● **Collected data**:
=== Section Start ===

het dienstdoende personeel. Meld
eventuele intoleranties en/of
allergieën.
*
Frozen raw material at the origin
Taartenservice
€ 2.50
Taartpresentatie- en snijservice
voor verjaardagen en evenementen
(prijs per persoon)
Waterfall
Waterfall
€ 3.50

=== Section End ===
=== Section Start ===

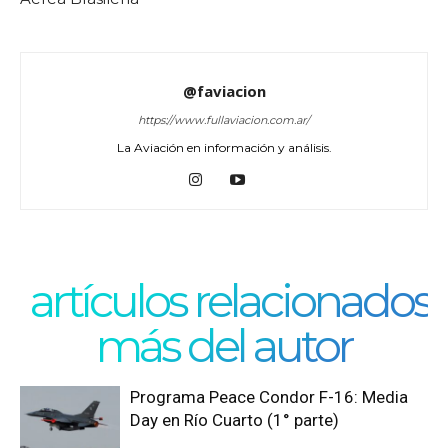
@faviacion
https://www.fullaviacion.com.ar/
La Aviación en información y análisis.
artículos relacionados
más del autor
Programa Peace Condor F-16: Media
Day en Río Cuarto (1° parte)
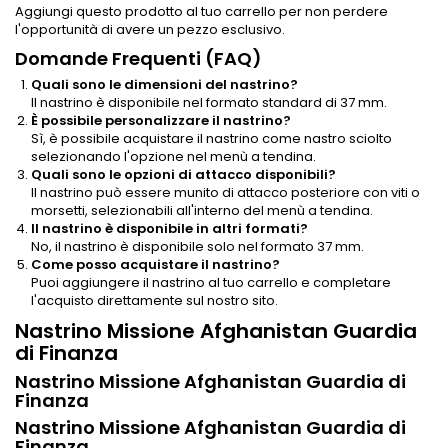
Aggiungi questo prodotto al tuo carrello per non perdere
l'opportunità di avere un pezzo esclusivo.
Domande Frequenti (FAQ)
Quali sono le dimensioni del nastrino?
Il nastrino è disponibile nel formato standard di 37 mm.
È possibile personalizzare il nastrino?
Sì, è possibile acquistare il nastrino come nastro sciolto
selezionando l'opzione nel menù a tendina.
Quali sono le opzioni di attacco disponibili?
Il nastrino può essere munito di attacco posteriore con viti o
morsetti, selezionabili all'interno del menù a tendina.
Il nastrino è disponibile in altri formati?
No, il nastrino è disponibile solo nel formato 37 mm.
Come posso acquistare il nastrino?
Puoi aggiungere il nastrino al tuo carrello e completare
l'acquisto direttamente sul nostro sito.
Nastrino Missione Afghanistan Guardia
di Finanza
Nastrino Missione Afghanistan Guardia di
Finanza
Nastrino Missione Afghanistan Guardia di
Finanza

=== Section End ===
=== Section Start ===

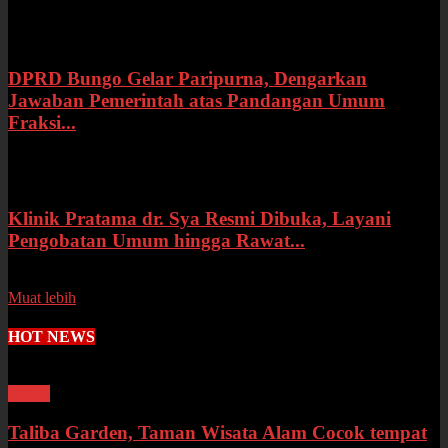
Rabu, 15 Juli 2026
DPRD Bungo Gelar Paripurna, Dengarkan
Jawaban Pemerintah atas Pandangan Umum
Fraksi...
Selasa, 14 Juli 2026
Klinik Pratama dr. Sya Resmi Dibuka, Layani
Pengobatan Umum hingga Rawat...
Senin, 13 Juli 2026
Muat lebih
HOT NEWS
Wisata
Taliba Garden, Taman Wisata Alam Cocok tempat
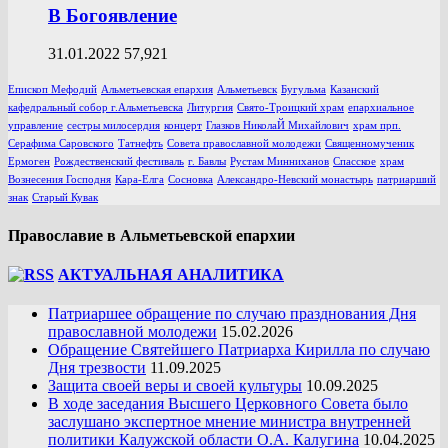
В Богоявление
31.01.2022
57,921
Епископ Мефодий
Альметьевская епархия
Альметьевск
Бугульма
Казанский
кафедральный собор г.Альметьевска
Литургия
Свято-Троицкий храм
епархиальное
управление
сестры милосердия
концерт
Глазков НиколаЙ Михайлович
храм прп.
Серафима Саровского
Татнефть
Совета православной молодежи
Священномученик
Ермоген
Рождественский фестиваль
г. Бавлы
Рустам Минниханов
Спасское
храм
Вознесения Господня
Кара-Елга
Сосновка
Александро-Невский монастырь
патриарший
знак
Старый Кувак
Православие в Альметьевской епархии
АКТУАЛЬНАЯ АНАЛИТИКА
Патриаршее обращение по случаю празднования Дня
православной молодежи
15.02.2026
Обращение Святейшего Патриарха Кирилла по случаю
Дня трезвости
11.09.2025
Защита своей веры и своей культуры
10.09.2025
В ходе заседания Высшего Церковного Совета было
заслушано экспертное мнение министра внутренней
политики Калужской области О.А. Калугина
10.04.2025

=== Section End ===

Repeat exactly, and only, the entries from the line with "https://www.fullaviacion.com.ar/" through the line with "È possibile personalizzare il nastrino?". Pictures are skipped.

● **Response to the exercise**:
https://www.fullaviacion.com.ar/
La Aviación en información y análisis.
artículos relacionados
más del autor
Programa Peace Condor F-16: Media
Day en Río Cuarto (1° parte)
Aggiungi questo prodotto al tuo carrello per non perdere
l'opportunità di avere un pezzo esclusivo.
Domande Frequenti (FAQ)
Quali sono le dimensioni del nastrino?
Il nastrino è disponibile nel formato standard di 37 mm.
È possibile personalizzare il nastrino?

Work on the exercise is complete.